(WASHINGTON, D.C.) One June 22, the House Natural Resources Federal Lands Subcommittee held an oversight hearing on challenges and potential solutions for the Bureau of Land Management’s (BLM) management of wild horses and burros on federal land.
Unfortunately for the wild horses and burros the people invited to give testimony and ask for Congressional intervention were mouthpieces for the Department of Agriculture and the American Farm Bureau—in other words representatives of the livestock industry who want a landscape void of wild horses and burros and instead filled with doomed cattle and sheep.
The transfer of off-range wild horses from the BLM to state and local agencies to be used as work animals, unrestricted sales of young healthy wild horses, killing of older horses, increased BLM budgets for immediate massive on-range roundups, as well as the quick implementation of permanent sterilization methods, were all part of this horrific, one-sided misguided conversation between the witnesses and the members of congress.
That’s why Edita Birnkrant, Friends of Animals’ Campaigns director, disrupted the hearing for two minutes at the midway point, yelling: “The solution is getting welfare ranchers off of our public lands, which have been turned into feedlots.
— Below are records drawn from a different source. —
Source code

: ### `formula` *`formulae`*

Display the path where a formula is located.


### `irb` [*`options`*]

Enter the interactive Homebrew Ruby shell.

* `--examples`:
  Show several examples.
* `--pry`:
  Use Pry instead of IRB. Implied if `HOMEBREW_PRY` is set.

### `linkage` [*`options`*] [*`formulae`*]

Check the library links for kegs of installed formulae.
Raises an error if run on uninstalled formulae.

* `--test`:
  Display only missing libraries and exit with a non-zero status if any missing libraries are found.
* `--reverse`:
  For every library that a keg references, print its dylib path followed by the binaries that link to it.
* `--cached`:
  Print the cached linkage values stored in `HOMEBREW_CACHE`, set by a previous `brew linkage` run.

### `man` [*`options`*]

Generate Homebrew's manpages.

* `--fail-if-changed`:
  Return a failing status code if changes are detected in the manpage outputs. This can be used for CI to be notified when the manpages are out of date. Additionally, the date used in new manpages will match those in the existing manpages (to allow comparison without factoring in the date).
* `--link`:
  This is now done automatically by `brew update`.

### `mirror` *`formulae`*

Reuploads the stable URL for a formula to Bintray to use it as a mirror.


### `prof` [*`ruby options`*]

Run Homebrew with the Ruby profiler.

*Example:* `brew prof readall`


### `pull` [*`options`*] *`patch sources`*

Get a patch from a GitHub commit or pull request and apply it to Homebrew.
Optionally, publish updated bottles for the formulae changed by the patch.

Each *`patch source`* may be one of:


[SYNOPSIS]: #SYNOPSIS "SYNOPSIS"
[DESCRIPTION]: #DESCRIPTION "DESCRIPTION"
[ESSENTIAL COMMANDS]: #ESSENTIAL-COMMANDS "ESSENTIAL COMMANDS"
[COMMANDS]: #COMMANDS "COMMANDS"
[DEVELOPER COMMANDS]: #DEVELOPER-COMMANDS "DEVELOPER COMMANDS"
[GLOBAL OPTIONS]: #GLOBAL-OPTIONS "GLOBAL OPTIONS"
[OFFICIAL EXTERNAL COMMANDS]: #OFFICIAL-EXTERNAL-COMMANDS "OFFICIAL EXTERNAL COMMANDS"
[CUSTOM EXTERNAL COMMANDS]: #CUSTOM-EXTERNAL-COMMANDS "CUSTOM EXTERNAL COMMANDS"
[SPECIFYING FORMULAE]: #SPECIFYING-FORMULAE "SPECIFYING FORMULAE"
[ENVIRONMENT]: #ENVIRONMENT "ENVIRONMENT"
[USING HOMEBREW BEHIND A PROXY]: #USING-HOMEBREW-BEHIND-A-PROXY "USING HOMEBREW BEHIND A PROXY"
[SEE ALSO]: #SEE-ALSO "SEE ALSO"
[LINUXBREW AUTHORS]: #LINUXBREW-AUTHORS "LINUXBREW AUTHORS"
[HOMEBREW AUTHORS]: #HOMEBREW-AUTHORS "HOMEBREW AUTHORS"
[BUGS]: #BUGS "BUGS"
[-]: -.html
This meeting is a disgrace; you are demonizing wild horses. Give our public lands back to wildlife.”
Members of Congress then continued to speak, showing no love loss for wild horses or for what they consider BLM’s mismanagement of wild horses.
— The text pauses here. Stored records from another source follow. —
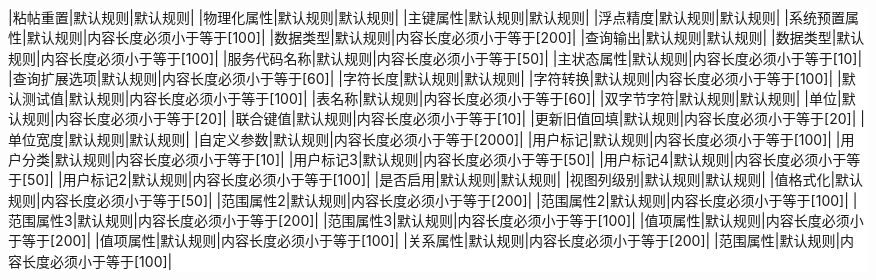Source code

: |粘帖重置|默认规则|默认规则|
|物理化属性|默认规则|默认规则|
|主键属性|默认规则|默认规则|
|浮点精度|默认规则|默认规则|
|系统预置属性|默认规则|内容长度必须小于等于[100]|
|数据类型|默认规则|内容长度必须小于等于[200]|
|查询输出|默认规则|默认规则|
|数据类型|默认规则|内容长度必须小于等于[100]|
|服务代码名称|默认规则|内容长度必须小于等于[50]|
|主状态属性|默认规则|内容长度必须小于等于[10]|
|查询扩展选项|默认规则|内容长度必须小于等于[60]|
|字符长度|默认规则|默认规则|
|字符转换|默认规则|内容长度必须小于等于[100]|
|默认测试值|默认规则|内容长度必须小于等于[100]|
|表名称|默认规则|内容长度必须小于等于[60]|
|双字节字符|默认规则|默认规则|
|单位|默认规则|内容长度必须小于等于[20]|
|联合键值|默认规则|内容长度必须小于等于[10]|
|更新旧值回填|默认规则|内容长度必须小于等于[20]|
|单位宽度|默认规则|默认规则|
|自定义参数|默认规则|内容长度必须小于等于[2000]|
|用户标记|默认规则|内容长度必须小于等于[100]|
|用户分类|默认规则|内容长度必须小于等于[10]|
|用户标记3|默认规则|内容长度必须小于等于[50]|
|用户标记4|默认规则|内容长度必须小于等于[50]|
|用户标记2|默认规则|内容长度必须小于等于[100]|
|是否启用|默认规则|默认规则|
|视图列级别|默认规则|默认规则|
|值格式化|默认规则|内容长度必须小于等于[50]|
|范围属性2|默认规则|内容长度必须小于等于[200]|
|范围属性2|默认规则|内容长度必须小于等于[100]|
|范围属性3|默认规则|内容长度必须小于等于[200]|
|范围属性3|默认规则|内容长度必须小于等于[100]|
|值项属性|默认规则|内容长度必须小于等于[200]|
|值项属性|默认规则|内容长度必须小于等于[100]|
|关系属性|默认规则|内容长度必须小于等于[200]|
|范围属性|默认规则|内容长度必须小于等于[100]|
“Basically what we are doing is crowding out the grazing of livestock for human consumption and economic prosperity to create more and more land for wild horses. Does this make sense to you?” Rep. Tom McClintock, asked the witnesses. “So we are supposed to continue to harvest the surplus of cattle but not of wild horses?
“The Wild Horse and Burro Act of 1971 requires the BLM to remove excess wild horses to prevent an overpopulation. So since Congress passed the law, we’ve seen the numbers wildly exceed what the appropriate management level will tolerate. That means your entity (the BLM) is in violation of the law, right? If you aren’t meeting the goals, maybe somebody else should have the responsibility,” said Rep. Doug LaMalfa of California.
“There was a bill some years back that was advocating permanent sterilization and temporary sterilization so that the horses could enjoy the process of multiplying when they had done appropriate family planning. What is the holdup in defending ourselves against massive runaway costs from the overpopulation of wild horses and burros? Why can’t we have an effort once and for all to utilize sterilization,” said Rep. Louie Gohmert of Texas. “It sounds like there are all these (sterilization) studies being done, but the veterinarian on the panel is pointing out we don’t have time for a lot more studies. I would recommend a bill that would end the studies and start the implementation of what we know needs to be done.”
The leaders of the lynch mob, the invited witnesses who perpetuated the myth that wild horses are overpopulated despite cattle and sheep far outnumbering wild horses on public lands were: Dr. JJ Goicoechea, state veterinarian and deputy administrator for the State of Nevada Dept. of Agriculture; Callie Hendrickson, chairwoman of the American Farm Bureau Federation Federal Lands Issue Advisory Committee; and Keith Norris, director of the government affairs for the Wildlife Society. They were joined by Steve Ellis, deputy director of operations for the BLM, and Ginger Kathrens, executive director of the Cloud Foundation, the latter who were often bullied by everyone in the room.
Perhaps the most ominous suggestion came from Rep. Paul Gosar of Arizona, when he alluded to longstanding Congressional appropriations language that limits BLM’s ability to sell healthy horses and kill older horses.
“Mr. Norris, are you aware that Congress has contributed to the mismanagement of wild horse and burro populations by explicitly prohibiting public land management agencies through an unnecessary appropriations rider from complying with the law and managing wild horses and burros in the most cost effective and humane manner possible,” Gosar asked. He then asked Norris if the rider should be removed to help BLM and other agencies manage wild horses.
“I think the removal of the rider is certainly an option that Congress should consider,” replied Norris. “It would allow BLM to address the off range population. It would relieve them of their obligation to care for that off range population, which would allow them to manage the on range population more appropriately.